# taz.de -- Polizist wegen Demoprügel verurteilt: Ein Schlag in den Rücken
       
       > Amtsgericht Tiergarten verurteilt Polizisten für Faustschlag auf
       > "Freiheit statt Angst"-Demo. Grüne sehen "Warnschuss", Gewerkschaft
       > verteidigt "rechtmäßige Polizeigewalt".
       
 (IMG) Bild: Der Schlag in den Rücken - festgehalten auf Youtube
       
       Über ein Jahr ist die 2009er "Freiheit statt Angst"-Demonstration her, aber
       ein Vorfall beschäftigt noch immer die Öffentlichkeit: der "Mann in Blau".

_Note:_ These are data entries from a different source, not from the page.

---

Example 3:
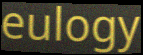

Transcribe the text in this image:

eulogy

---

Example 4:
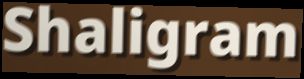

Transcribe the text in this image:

Shaligram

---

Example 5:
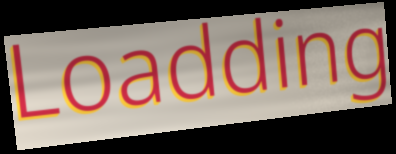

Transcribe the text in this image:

LoaddingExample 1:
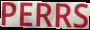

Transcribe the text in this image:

PERRS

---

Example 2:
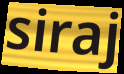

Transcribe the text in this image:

siraj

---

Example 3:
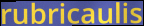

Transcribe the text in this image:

rubricaulis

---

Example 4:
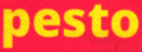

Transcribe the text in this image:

pesto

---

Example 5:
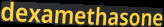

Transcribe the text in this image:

dexamethasone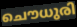
ചൌധുരി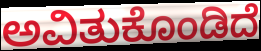
ಅವಿತುಕೊಂಡಿದೆ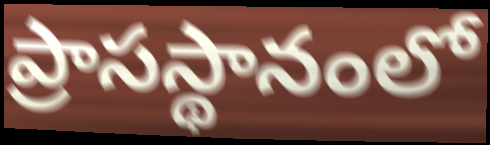
ప్రాసస్థానంలోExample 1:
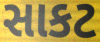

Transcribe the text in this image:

સાકટ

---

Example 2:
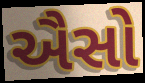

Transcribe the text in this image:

ઐસો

       Ein Radfahrer, von Polizisten brutal festgenommen - vor filmenden
       Handykameras. Am Montag nun wurde der Polizeieinsatz erstmals vor Gericht
       verhandelt. Das Urteil: Ein Beamter wird zu einer Geldstrafe von 4.800 Euro
       verurteilt. Aber nicht weil er den "Mann in Blau" traktiert hat, sondern
       weil er einen anderen Demonstranten in den Rücken geboxt hatte.
       
       Das Privatvideo war Beweisgrundlage vor dem Amtsgericht Tiergarten. Es
       zeigt den Potsdamer Platz, kurz nach Ende der "Freiheit statt Angst"-Demo.

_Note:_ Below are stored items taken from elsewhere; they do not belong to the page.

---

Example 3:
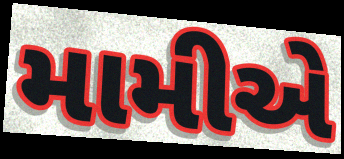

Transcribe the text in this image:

મામીએ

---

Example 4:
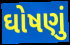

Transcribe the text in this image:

ઘોષણું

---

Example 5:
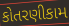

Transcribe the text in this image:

કોતરણીકામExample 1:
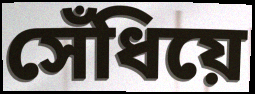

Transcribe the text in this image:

সেঁধিয়ে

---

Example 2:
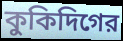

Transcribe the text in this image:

       Erst ist zu sehen, wie ein Polizist dem 37-jährigen Fahrradfahrer mit der
       Faust ins Gesicht schlägt. Dann protestieren Demonstranten lautstark gegen
       den Einsatz, darunter der Grünen-Bundestagsreferent Oliver Feldhaus und der
       23-Jährige Adrian L. Feldhaus wird von Polizisten umgeschubst, L. will ihm
       aufhelfen - und erhält von einem Beamten einen Faustschlag in den Rücken.
       
       Vor Gericht zeigt sich der schlagende Polizist Erkan C. reuig. "Aus
       heutiger Sicht war die Maßnahme wahrscheinlich nicht erforderlich", so der
       30-Jährige. Aber in der damaligen Situation habe er die Festnahme des
       Radfahrers absichern müssen und Adrian L. bereits zwei Platzverweise
       ausgesprochen. Als L. plötzlich wieder auftauchte und sich "ruckartig"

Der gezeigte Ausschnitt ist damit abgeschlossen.